== INFORMATION GIVEN ==

* * *

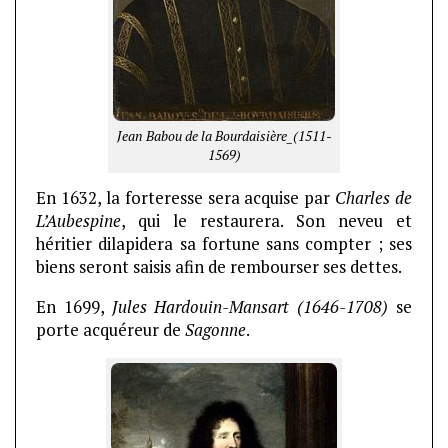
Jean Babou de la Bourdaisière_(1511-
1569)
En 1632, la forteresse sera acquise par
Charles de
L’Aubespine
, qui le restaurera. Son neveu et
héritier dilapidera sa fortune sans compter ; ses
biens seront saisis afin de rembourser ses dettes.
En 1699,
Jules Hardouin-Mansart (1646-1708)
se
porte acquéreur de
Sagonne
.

* * *

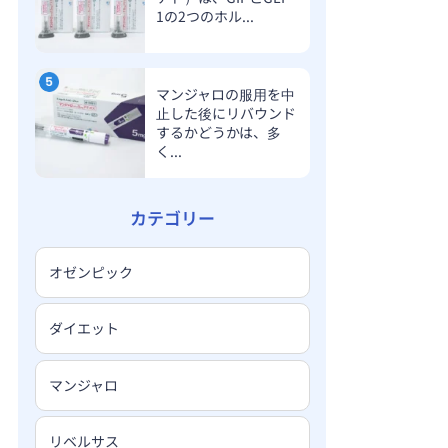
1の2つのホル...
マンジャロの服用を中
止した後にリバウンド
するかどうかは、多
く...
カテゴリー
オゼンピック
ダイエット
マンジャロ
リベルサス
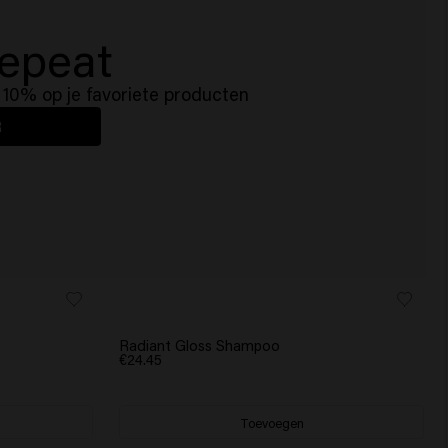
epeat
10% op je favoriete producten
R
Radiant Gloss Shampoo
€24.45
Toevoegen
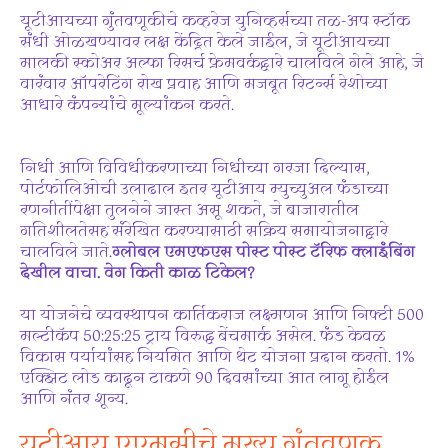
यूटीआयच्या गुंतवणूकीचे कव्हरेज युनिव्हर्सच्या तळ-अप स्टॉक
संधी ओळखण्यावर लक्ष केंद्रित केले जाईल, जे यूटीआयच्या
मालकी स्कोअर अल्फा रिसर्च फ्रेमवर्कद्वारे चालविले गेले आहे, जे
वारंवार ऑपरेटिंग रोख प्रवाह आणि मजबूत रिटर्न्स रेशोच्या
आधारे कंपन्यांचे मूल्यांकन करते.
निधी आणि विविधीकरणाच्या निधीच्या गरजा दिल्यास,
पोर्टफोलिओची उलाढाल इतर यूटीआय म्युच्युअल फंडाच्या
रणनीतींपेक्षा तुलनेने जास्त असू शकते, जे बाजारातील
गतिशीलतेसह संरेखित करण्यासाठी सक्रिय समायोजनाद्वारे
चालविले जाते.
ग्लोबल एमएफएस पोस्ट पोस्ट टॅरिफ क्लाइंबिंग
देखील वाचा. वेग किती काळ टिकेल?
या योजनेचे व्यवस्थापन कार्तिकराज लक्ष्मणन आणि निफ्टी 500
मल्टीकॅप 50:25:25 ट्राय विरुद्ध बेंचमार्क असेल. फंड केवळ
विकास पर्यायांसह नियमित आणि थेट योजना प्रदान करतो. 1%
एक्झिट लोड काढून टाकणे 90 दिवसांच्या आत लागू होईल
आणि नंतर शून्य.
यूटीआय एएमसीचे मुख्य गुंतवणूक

* * *

== THE TASK ==
Can you pull out, word for word, the lines of the material from the one containing "Jean Babou de" through the one containing "Jules Hardouin-Mansart (1646-1708)"?

== EXERCISE SOLUTION ==
Jean Babou de la Bourdaisière_(1511-
1569)
En 1632, la forteresse sera acquise par
Charles de
L’Aubespine
, qui le restaurera. Son neveu et
héritier dilapidera sa fortune sans compter ; ses
biens seront saisis afin de rembourser ses dettes.
En 1699,
Jules Hardouin-Mansart (1646-1708)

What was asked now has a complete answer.